The European Child Guarantee (ECG) is an EU initiative aimed at reducing the at-risk-of-poverty-and-social-exclusion rate by providing children with essential services, including free healthcare, education, childcare, housing and nutrition. The initiative addresses these challenges through the implementation of national and European action plans. Funding for Slovenia’s Child Guarantee National Action Plan comes partly from the ESF+ and partly from the Slovenia state budget. EU funding includes the European Cohesion Policy 2021-2027 Recovery and Resilience Facility, and the European Regional Development Fund.[154]

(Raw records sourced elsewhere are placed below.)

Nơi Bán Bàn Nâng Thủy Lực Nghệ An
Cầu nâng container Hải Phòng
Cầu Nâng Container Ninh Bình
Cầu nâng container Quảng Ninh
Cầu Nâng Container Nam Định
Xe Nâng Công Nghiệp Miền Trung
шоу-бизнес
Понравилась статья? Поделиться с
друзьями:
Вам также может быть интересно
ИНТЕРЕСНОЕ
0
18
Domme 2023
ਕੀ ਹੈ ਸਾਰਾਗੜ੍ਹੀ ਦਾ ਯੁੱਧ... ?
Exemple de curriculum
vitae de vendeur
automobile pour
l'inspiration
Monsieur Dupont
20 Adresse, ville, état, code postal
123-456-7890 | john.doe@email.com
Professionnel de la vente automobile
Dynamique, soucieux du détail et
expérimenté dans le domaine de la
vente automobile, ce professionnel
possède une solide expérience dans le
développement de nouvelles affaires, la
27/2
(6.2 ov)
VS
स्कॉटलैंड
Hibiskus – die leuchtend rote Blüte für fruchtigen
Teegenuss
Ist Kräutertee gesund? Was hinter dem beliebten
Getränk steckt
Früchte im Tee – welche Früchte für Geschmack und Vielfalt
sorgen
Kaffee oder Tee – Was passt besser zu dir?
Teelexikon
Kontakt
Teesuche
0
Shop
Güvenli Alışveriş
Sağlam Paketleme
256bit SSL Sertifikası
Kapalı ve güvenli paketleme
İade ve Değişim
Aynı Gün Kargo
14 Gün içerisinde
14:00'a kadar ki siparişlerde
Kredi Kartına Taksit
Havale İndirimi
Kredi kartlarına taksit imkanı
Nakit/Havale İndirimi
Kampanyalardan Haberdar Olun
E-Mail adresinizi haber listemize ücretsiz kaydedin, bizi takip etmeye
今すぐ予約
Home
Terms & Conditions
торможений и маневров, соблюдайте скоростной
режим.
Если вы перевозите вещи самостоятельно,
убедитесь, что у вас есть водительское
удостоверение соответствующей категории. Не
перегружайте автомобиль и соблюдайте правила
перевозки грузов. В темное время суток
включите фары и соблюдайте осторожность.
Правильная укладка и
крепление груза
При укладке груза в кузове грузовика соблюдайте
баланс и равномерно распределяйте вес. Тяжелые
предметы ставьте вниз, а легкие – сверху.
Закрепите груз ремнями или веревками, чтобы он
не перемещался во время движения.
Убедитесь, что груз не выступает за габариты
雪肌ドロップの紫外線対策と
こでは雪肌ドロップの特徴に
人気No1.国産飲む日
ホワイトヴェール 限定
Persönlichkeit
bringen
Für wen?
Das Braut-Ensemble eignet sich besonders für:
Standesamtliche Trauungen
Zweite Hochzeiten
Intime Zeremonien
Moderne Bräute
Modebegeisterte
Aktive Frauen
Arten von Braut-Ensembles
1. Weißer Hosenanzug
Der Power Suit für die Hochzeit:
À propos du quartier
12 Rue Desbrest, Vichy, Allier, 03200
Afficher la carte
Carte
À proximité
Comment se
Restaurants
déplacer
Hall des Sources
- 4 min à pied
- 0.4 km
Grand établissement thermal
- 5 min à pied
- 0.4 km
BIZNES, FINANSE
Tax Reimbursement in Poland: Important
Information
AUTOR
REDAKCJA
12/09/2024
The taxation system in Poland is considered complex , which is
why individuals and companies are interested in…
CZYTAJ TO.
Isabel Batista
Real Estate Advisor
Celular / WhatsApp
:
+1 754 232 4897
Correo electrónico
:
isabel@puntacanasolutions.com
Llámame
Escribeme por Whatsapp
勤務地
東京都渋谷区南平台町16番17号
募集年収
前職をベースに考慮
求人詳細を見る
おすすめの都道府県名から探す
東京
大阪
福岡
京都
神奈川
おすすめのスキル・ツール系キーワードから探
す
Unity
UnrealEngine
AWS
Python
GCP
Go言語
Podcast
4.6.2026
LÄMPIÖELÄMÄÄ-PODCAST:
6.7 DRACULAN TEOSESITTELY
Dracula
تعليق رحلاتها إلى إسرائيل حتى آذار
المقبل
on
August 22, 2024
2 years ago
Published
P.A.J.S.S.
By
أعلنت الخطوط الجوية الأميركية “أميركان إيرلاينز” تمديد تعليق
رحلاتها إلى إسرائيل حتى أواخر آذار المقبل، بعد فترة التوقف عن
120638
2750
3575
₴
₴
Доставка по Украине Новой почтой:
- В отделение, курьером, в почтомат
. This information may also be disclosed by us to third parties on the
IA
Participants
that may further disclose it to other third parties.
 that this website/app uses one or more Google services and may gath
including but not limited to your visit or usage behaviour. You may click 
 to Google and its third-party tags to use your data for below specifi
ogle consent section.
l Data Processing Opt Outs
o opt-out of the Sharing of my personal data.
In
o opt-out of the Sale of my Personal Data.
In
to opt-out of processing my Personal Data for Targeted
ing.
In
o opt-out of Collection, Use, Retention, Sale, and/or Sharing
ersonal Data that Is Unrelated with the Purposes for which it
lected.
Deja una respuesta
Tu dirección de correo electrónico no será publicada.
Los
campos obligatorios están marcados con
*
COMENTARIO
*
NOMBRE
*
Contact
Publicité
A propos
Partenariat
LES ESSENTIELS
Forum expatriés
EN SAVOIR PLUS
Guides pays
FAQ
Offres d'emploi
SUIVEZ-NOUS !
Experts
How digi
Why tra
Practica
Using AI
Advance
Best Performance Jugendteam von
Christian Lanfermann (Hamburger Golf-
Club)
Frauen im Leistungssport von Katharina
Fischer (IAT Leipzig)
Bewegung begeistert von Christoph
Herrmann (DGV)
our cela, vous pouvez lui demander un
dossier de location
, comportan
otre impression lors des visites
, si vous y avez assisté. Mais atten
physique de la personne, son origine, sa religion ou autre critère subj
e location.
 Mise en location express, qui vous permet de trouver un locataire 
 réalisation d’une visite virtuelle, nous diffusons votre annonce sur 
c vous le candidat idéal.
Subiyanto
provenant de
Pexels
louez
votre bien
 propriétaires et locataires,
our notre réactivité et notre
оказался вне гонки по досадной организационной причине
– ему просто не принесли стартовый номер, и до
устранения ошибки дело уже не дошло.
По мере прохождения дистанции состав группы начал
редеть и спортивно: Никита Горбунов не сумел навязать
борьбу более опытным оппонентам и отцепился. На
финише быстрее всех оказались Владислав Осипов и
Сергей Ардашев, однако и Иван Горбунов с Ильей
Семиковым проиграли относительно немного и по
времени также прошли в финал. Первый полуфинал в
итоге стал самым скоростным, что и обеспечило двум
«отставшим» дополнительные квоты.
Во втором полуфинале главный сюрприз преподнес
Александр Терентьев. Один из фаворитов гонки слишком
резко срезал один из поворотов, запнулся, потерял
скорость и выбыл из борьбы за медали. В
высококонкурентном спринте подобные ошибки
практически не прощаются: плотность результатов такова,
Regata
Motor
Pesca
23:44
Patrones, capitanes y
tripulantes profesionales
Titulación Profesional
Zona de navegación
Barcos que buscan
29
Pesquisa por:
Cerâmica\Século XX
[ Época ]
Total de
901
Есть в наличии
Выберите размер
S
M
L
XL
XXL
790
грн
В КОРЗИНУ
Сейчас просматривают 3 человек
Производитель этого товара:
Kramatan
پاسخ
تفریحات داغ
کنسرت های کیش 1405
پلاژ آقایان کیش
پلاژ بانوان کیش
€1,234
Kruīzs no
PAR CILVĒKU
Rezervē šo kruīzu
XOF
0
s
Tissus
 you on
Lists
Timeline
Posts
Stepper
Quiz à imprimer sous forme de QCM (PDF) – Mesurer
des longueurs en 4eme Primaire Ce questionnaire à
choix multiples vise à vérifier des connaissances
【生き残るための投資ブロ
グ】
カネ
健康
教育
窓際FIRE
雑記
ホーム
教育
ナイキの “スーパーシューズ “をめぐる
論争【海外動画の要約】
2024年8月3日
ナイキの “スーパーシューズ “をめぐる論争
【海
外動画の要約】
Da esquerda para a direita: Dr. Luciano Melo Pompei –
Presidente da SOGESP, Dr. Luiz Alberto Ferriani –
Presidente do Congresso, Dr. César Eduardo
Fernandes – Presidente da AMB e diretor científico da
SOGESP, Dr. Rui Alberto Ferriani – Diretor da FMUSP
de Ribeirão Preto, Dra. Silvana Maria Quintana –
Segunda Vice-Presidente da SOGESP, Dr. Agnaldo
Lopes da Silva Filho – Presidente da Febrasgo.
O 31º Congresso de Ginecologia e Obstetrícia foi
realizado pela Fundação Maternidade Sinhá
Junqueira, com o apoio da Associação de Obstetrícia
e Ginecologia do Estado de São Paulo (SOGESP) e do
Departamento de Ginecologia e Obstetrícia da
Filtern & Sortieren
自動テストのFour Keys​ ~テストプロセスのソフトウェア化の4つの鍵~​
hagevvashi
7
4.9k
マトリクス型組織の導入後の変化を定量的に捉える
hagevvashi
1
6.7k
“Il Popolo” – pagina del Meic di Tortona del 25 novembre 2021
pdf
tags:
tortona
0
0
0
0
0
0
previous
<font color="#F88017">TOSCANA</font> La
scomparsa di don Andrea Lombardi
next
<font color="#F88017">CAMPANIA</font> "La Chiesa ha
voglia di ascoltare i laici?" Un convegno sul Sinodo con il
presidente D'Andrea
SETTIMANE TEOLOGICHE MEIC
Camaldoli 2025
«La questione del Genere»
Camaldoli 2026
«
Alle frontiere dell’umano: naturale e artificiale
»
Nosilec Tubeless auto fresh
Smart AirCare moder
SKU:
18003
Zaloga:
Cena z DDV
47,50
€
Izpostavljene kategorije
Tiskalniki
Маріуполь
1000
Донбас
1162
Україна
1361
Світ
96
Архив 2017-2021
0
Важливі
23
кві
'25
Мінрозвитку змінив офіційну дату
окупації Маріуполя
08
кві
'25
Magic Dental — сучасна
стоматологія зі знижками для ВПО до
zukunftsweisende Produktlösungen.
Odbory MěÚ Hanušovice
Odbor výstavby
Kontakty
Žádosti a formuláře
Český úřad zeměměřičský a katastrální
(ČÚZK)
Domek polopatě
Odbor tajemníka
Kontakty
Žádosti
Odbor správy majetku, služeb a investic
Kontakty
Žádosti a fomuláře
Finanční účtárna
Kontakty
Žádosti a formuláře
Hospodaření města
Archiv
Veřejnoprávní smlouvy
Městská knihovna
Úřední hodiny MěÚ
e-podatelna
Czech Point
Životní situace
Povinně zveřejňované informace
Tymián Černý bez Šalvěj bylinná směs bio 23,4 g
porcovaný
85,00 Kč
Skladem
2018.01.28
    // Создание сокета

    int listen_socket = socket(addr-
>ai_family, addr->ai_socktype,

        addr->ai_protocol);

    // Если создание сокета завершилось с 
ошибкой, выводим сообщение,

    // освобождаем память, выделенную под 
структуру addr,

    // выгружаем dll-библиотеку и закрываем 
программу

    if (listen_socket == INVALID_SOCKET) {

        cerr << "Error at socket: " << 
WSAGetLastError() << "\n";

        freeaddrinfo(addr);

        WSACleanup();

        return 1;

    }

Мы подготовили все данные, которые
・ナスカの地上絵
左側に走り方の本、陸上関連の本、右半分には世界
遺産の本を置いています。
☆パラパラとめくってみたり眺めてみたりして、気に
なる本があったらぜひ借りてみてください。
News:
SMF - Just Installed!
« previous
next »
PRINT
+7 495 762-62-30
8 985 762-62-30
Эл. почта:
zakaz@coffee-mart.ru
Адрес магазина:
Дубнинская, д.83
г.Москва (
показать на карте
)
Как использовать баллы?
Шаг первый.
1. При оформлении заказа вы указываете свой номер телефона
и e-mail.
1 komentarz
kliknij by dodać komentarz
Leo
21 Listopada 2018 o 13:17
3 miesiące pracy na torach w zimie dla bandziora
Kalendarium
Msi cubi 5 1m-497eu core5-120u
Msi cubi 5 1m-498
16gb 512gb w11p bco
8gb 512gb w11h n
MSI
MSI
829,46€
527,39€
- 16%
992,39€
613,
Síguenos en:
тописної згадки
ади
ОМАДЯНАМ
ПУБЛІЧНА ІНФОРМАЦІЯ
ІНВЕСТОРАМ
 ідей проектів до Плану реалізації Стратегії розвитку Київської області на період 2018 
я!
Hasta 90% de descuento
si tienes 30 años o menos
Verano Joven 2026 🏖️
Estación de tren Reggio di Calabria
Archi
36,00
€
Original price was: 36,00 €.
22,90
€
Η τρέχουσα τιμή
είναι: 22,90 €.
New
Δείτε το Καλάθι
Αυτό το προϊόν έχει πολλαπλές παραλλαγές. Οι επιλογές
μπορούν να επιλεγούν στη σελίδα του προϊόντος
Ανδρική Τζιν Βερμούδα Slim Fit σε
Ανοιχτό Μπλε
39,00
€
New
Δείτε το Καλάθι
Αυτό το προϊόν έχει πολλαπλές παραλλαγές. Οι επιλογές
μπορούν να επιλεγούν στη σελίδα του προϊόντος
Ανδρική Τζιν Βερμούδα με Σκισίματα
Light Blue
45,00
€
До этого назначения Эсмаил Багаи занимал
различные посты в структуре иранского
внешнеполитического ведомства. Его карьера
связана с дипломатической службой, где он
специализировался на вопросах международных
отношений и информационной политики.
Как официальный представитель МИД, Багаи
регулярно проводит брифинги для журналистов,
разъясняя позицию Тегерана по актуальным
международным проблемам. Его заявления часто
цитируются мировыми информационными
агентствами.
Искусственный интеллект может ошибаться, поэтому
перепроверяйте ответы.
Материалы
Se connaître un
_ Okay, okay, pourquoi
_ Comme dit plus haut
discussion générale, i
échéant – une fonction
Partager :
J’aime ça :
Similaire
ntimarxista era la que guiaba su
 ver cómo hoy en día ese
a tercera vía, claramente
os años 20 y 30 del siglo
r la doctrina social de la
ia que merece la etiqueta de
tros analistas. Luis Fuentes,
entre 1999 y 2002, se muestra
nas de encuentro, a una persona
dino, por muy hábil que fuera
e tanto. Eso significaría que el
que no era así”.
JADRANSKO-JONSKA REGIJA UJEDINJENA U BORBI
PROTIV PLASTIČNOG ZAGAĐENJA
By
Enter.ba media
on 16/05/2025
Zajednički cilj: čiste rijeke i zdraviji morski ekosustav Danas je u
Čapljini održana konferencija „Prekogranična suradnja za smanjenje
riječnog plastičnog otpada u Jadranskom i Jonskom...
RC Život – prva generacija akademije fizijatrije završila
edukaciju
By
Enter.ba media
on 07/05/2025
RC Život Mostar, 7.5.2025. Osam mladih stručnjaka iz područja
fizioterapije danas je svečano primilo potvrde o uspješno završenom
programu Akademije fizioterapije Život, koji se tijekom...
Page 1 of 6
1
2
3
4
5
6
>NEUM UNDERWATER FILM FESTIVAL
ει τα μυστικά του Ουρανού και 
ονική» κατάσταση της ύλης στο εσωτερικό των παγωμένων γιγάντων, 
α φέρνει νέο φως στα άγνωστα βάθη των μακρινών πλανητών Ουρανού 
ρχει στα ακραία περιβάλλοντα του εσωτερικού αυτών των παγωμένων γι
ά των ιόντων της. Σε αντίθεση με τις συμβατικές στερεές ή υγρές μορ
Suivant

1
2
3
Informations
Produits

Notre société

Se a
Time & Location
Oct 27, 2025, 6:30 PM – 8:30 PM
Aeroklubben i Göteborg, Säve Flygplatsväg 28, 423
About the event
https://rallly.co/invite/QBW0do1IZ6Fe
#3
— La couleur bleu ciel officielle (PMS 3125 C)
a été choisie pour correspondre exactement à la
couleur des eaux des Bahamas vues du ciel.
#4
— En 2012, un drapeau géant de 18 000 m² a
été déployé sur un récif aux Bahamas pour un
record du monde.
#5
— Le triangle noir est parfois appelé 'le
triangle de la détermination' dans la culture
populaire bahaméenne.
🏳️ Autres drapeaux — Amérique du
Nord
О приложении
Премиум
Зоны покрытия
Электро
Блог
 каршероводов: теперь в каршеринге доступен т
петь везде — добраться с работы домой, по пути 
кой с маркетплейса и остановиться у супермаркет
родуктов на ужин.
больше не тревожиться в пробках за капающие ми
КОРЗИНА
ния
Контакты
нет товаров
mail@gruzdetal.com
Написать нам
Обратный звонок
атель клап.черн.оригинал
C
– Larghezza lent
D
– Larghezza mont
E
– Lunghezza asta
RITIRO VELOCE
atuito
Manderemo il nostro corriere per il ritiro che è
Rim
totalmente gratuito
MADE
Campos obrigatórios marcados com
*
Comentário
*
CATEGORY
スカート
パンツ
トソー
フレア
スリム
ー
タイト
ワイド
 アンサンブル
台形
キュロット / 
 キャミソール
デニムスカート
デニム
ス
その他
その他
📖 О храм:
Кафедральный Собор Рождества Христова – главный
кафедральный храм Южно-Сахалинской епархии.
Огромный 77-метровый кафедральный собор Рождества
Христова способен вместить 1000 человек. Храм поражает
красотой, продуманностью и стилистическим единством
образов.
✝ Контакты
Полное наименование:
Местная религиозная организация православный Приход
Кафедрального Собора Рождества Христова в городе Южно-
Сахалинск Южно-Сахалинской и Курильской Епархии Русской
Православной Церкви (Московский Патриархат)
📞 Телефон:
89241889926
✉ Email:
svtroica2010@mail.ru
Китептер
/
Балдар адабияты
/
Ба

Slovenia published its National Action Plan in 2023, which outlined the measures Slovenia plans to prevent child poverty and social exclusion amongst children by 2030.[155] The key actions include, but are not limited, to:
- Early Years Education and Care: Reducing preschool fees
- Education: Increasing educational attainment amongst Roma children and improving access to extracurricular activities
- Healthcare: Upgrading care services and improving mental health amongst children
- Nutrition: Improving nutrition quality, raising awareness on healthy nutrition, restricting the marketing of unhealthy foods
- Housing: Providing additional housing units under the ‘Housing First’ system – a recovery-oriented support model aimed at ending homelessness[156]
- Children in Alternative Care: Promoting deinstitutionalisation strategies and upgrading the professional support for foster carers
- Other: Strengthening safeguarding factors in families, establishing a systemic form of accommodation for unaccompanied minors, increasing social inclusion programmes for vulnerable children and families
As this is a relatively new policy, the effects on child poverty are yet to be seen. However, Slovenia’s National Action Plan piggybacks onto the country’s robust pre-existing social security system which has proven beneficial to families and children throughout Slovenia’s history.